Exercise requirements:
Gather every line in the rows below that contains the word "your", and copy each such line in full.

The data:
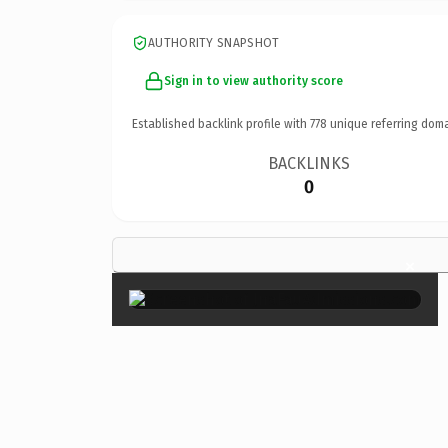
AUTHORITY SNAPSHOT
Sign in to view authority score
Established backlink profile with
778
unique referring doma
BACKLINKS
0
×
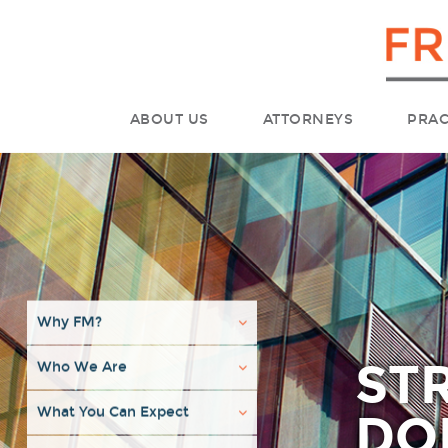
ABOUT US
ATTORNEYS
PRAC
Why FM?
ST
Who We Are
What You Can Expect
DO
==
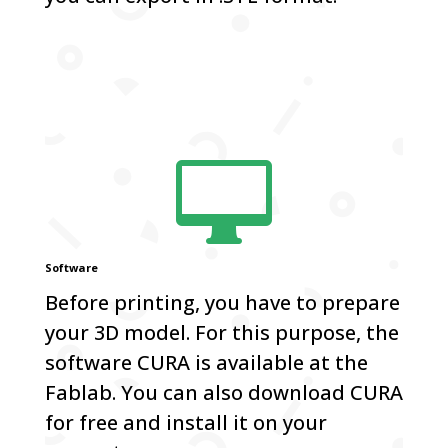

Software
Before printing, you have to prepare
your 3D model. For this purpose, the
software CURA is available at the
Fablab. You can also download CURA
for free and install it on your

Reply to the task:
your 3D model. For this purpose, the
for free and install it on your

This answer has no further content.